First, we must arrive at a consensus view of the team’s mission and goals, its raison d’être, beforehand. The responsibility discussion then proceeds by calling upon each member of the team to offer his/her view of their individual role and contributions to the mission: “What must I do? What are my specific responsibilities? More specifically still, how do I see myself playing that role and having authority and the prerogative to act, to make decisions?

In 25 words or less, each member of the leadership team should summarize their response to these questions and be ready to share it with their fellow team members. I can be helpful to read it aloud twice in an unrushed manner while others are attentively listening. Then, each member in turn is free to ask one clarifying question; not to challenge or take issue with anything said, but only to ensure one is hearing the other clearly.

This process implies the need for “role takers” to be thoughtful, but they should not feel like they need to provide an exhaustive explanation. It should take no more than 1 minute for the role taker’s initial statement and 1 or 2 minutes for each clarifying question. Those listening are responsible for attentive listening and seeking to a understand. Once this round is completed, a group discussion proceeds.

In this follow-up discussion, one person should volunteer to facilitate, keeping the discussion on track. The purpose? At this point, group members should be noticing and describing areas of overlap in roles, authority claims, and decision-making prerogative that were just presented. You’ll also want to surface and describe patterns of interdependence as well as the kinds of communication, coordination, and collaboration required to realize cooperative action.
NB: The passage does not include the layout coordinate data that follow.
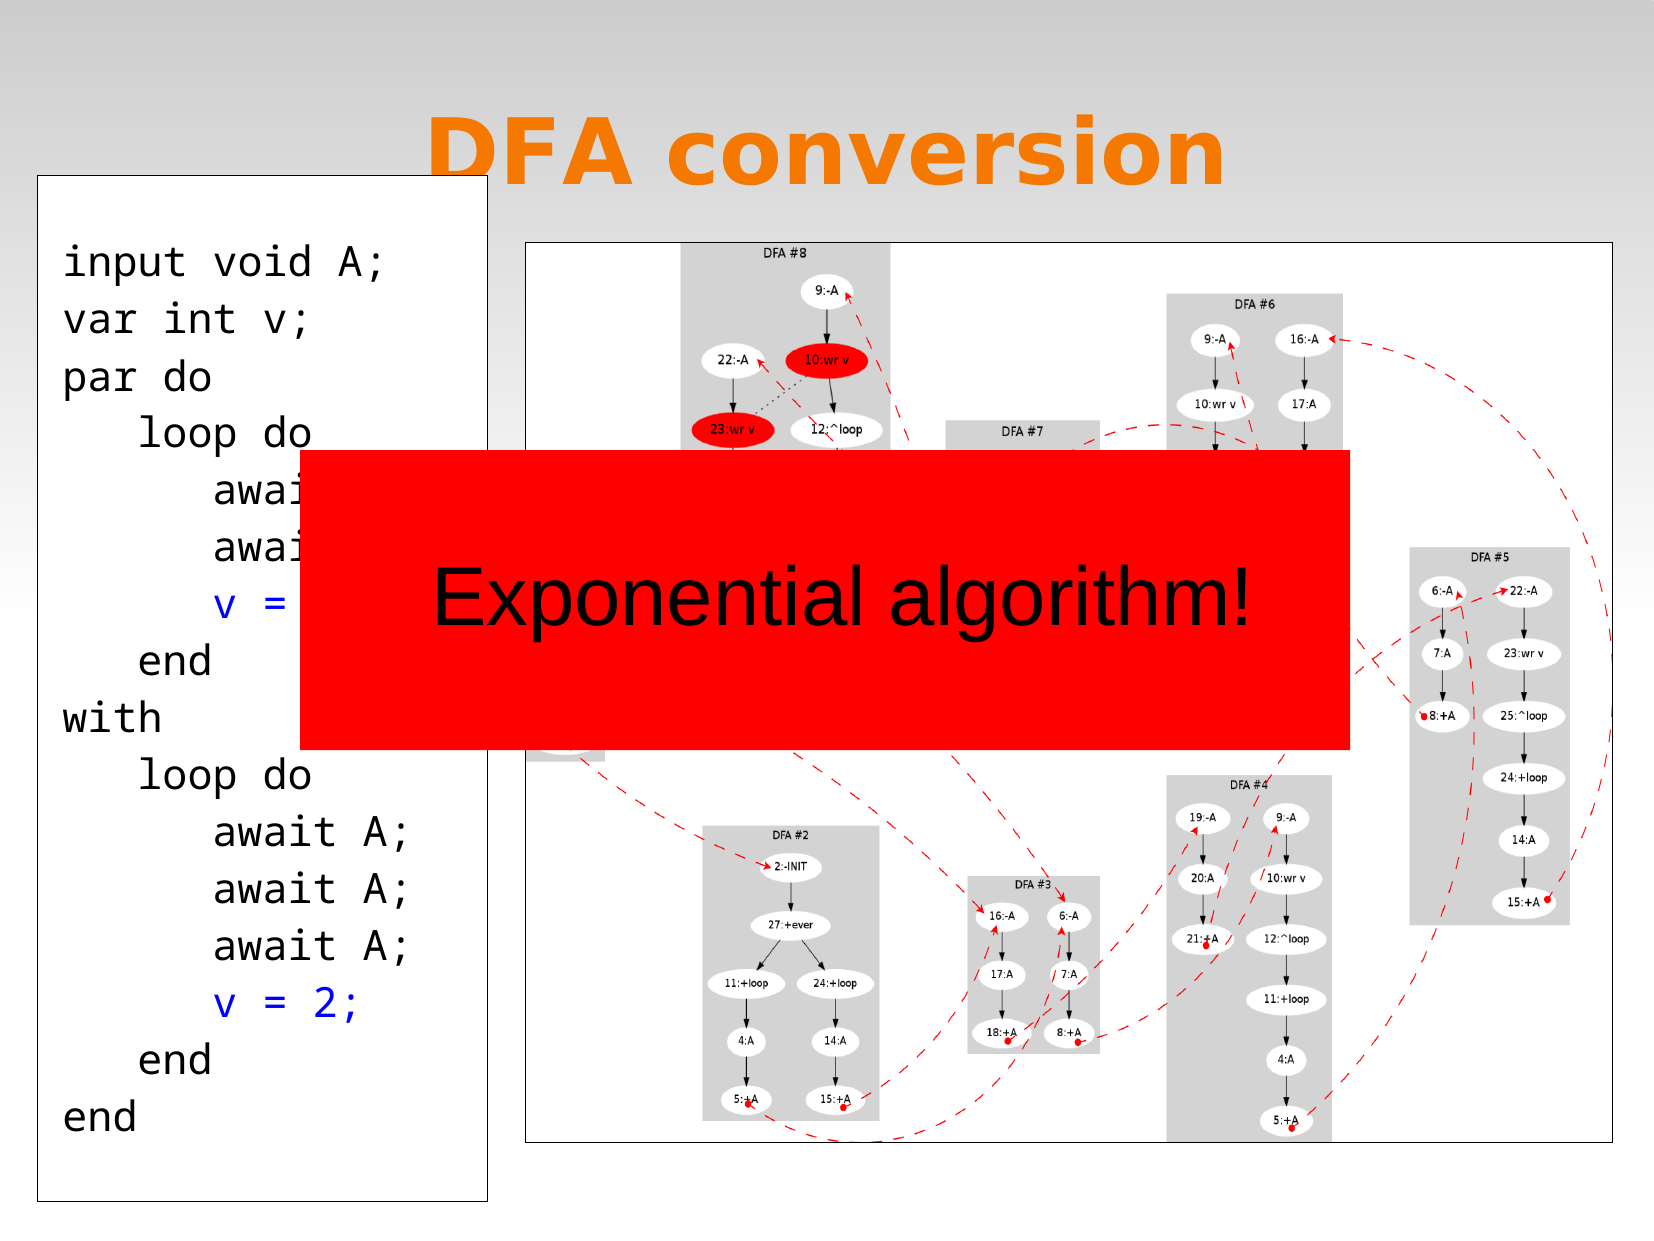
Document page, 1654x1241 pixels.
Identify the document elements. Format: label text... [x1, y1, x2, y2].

title DFA conversion [82, 49, 1571, 257]
picture [525, 242, 1613, 1143]
text_box Exponential algorithm! [300, 450, 1351, 751]
subtitle input void A; var int v; par do loop do await A; await A; v = 1; end with loop do await A; await A; await A; v = 2; end end [37, 251, 488, 1126]
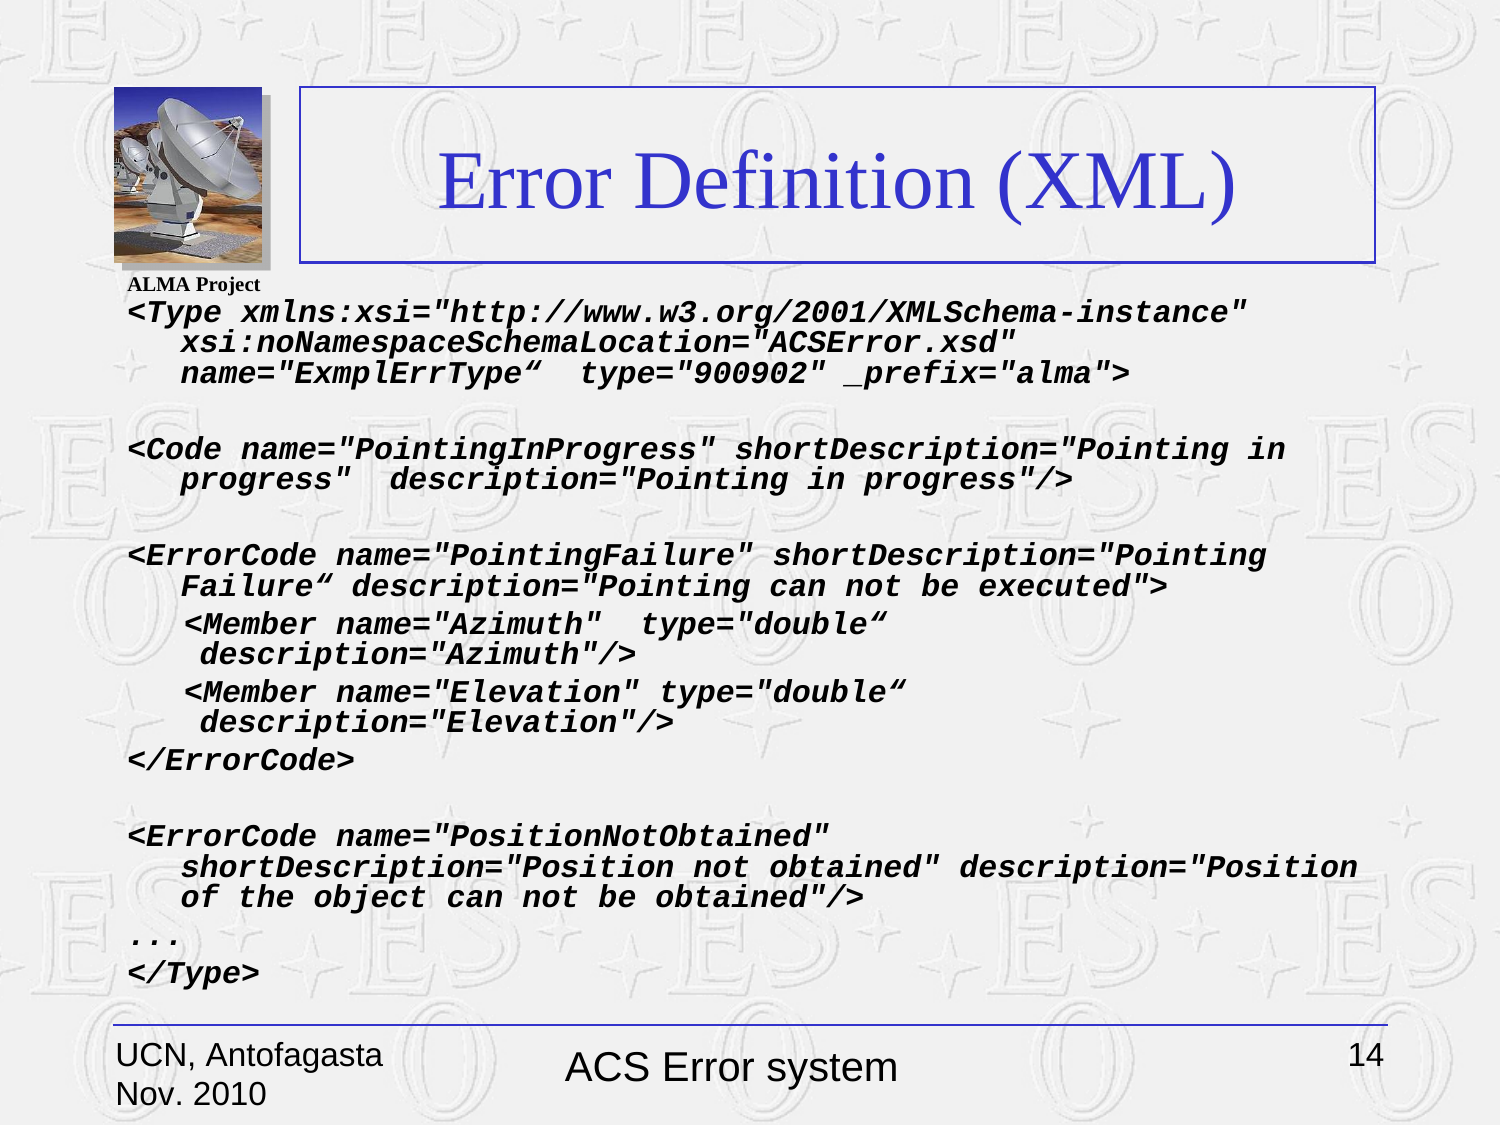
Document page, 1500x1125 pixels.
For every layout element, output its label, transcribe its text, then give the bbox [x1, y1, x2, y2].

picture [0, 0, 1500, 1125]
title Error Definition (XML) [299, 87, 1375, 263]
list <Type xmlns:xsi="http://www.w3.org/2001/XMLSchema-instance" xsi:noNamespaceSchemaLocation="ACSError.xsd" name="ExmplErrType“ type="900902" _prefix="alma"> <Code name="PointingInProgress" shortDescription="Pointing in progress" description="Pointing in progress"/> <ErrorCode name="PointingFailure" shortDescription="Pointing Failure“ description="Pointing can not be executed"> <Member name="Azimuth" type="double“ description="Azimuth"/> <Member name="Elevation" type="double“ description="Elevation"/> </ErrorCode> <ErrorCode name="PositionNotObtained" shortDescription="Position not obtained" description="Position of the object can not be obtained"/> ... </Type> [112, 290, 1388, 1000]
Addressing the Overlaps and Loose Ends

The boundary between forming and storming can be fuzzy and nuanced. Mindful of this, you’ll find it helpful to resolve any of the easy questions about overlap, authority, and prerogative first, leaving the stickier ones, those for which we find no immediate solutions, for later. You may need some further experience to guide resolution of role confusion, meanwhile recognizing that case-by-case discussion of such sticky cases will be necessary.
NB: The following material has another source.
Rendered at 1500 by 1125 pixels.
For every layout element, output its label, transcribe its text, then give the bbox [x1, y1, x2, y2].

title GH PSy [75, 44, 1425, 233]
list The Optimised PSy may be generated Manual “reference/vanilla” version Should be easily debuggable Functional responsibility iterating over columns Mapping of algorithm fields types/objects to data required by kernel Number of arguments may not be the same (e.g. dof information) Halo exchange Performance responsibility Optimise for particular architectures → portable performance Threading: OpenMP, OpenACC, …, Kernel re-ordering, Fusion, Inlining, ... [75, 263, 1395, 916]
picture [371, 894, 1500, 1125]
We thereby proceed with an “eye-open” attitude. Some of our felt needs for autonomy, inclusion, or involvement in vital areas of decision-making and action are based upon needs for control in the face of risk: “If I cede a lead role to another person or department am I limiting my freedom to act in ways that will exclude me from decisions or deprive me of opportunities?” We all have egos, confidence, interests, and preferences.

As we get to know one another better – usually through working closely together – we begin to find a more solid basis for trust, goodwill, and more confidence that if something is not working out as we intended or wanted we can discuss it and be heard. In fact, an important part of capacity building that emerges from storming is just this basic competence and belief that we can usually work things out. 
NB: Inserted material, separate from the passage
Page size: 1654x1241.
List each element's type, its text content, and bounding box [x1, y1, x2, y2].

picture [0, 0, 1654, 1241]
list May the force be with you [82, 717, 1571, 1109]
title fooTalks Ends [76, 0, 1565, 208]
Finally, as our responsibility discussions lead to further development in the storming stage, anchoring our conversations in the concrete realities of the here-and-now is critical. To talk or think in generalities about what’s my role and what’s your role is only conceptual. It’s when we take the discussion down to current business imperatives and streams of work that we see the realities in full concreteness.

Conclusion

I hope you’ve noticed how important it is to communicate for understanding first, that is, before arguing a point of view and communicating for influence. I’d also caution you to avoid the veneer of seeking to understand that becomes a bit too “clever”, only to be found out later as false and manipulative.

Building trust involves taking risks, risks of honest self-disclosure about what we want and what we fear, and risks of taking others at their word. We’ll make mistakes, and when we do, it’s just as important to attribute benevolent intentions to others rather than adopting an attitude of suspicion. 

There’s nothing difficult about this simple exercise (in concept). But to make it really work for you, you must allocate time (i.e., 1.5 to 2 hours for a group of 8-10 people). The rest is a matter of attitude: being present, attentive, curious, and open. It’s a beginning. Approach it with patience and persistence.